Development of a comprehensive PMT optical model for the JUNO experiment

TL;DR

This paper develops a detailed optical model for JUNO's 20-inch PMTs, accounting for non-uniformities and material variances to improve detector simulation accuracy and energy response modeling.

Contribution

It introduces a comprehensive PMT optical model that incorporates non-uniform PDE, reflectance, and material properties, surpassing simplified uniform models.

Findings

More reflectance predicted for HPK PMTs

Less reflectance for NNVT PMTs

PDE variation within a few percent

Abstract

There are 17,612 20-inch photomultiplier tubes (PMTs) installed at the Jiangmen Underground Neutrino Observatory (JUNO). Developing a precise optical model for the PMTs is crucial for enhancing the accuracy of detector simulations and refining the energy response model at JUNO. In this study, we established a comprehensive PMT optical model based on prior studies, taking into account the non-uniformity of photon detection efficiency (PDE) across the PMT surface and the variances in PDE as well as reflections among different PMTs.
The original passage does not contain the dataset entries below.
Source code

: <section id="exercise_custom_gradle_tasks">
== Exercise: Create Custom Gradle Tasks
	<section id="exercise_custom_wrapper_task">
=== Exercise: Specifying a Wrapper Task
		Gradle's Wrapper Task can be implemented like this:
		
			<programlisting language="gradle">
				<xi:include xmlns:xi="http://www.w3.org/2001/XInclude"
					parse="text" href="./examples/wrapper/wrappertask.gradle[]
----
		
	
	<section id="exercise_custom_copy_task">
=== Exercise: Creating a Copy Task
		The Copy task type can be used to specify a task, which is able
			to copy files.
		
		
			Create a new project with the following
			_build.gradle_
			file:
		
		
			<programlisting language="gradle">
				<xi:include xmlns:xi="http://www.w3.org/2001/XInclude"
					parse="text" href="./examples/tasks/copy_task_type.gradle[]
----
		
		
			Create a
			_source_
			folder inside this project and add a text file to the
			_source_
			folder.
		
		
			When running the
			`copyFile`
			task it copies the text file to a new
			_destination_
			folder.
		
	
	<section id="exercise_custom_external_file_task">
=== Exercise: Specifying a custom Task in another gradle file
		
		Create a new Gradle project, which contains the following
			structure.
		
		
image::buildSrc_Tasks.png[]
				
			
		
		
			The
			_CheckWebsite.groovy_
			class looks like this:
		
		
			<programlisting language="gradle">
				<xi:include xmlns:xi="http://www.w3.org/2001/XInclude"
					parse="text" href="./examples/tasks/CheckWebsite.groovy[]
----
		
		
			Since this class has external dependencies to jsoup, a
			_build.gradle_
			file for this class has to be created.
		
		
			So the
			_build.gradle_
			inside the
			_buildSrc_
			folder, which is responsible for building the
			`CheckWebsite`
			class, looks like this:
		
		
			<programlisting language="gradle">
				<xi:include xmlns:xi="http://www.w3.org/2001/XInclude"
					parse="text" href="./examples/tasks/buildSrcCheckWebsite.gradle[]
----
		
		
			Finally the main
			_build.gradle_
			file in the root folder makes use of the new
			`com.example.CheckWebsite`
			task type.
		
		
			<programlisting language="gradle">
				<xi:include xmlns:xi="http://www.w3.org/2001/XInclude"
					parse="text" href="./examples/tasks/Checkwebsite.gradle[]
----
By collecting reflectance data from 669 PMTs and utilizing PDE data from mass testing systems, we estimated the thickness maps of the photocathode (PC) and the anti-reflective coating (ARC) for each PMT. We also determined the collection efficiency (CE) by decomposing PDE with consideration of the optical processes occurring within the PMTs. The refractive index and extinction coefficient of both the PC and ARC, along with the escape factor, were evaluated over a broad wavelength range of 300~nm to 700~nm, covering the entire spectrum of interest for JUNO. Compared to the prediction from a simplified PMT optical model, which assumes uniform PC and ARC across all PMTs of the same type, the further developed PMT optical model yields much more reflectance for HPK PMTs and less for NNVT PMTs, and the change in PDE is at the level of a few percent. This comprehensive PMT optical model also provides a valuable reference for other PMT-based applications.